→ Exercise prompt: The entries are to be repeated exactly, with all pictures omitted.

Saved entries
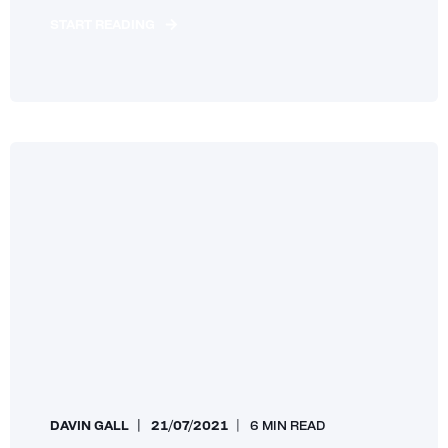
START READING
DAVIN GALL
21/07/2021
6 MIN READ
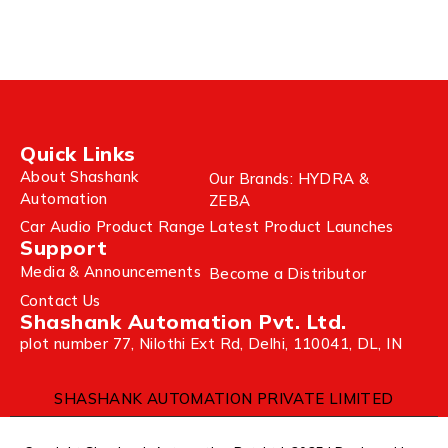
Quick Links
About Shashank
Our Brands: HYDRA &
Automation
ZEBA
Car Audio Product Range
Latest Product Launches
Support
Media & Announcements
Become a Distributor
Contact Us
Shashank Automation Pvt. Ltd.
plot number 77, Nilothi Ext Rd, Delhi, 110041, DL, IN
SHASHANK AUTOMATION PRIVATE LIMITED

→ Output:
START READING
DAVIN GALL
21/07/2021
6 MIN READ
Quick Links
About Shashank
Our Brands: HYDRA &
Automation
ZEBA
Car Audio Product Range
Latest Product Launches
Support
Media & Announcements
Become a Distributor
Contact Us
Shashank Automation Pvt. Ltd.
plot number 77, Nilothi Ext Rd, Delhi, 110041, DL, IN
SHASHANK AUTOMATION PRIVATE LIMITED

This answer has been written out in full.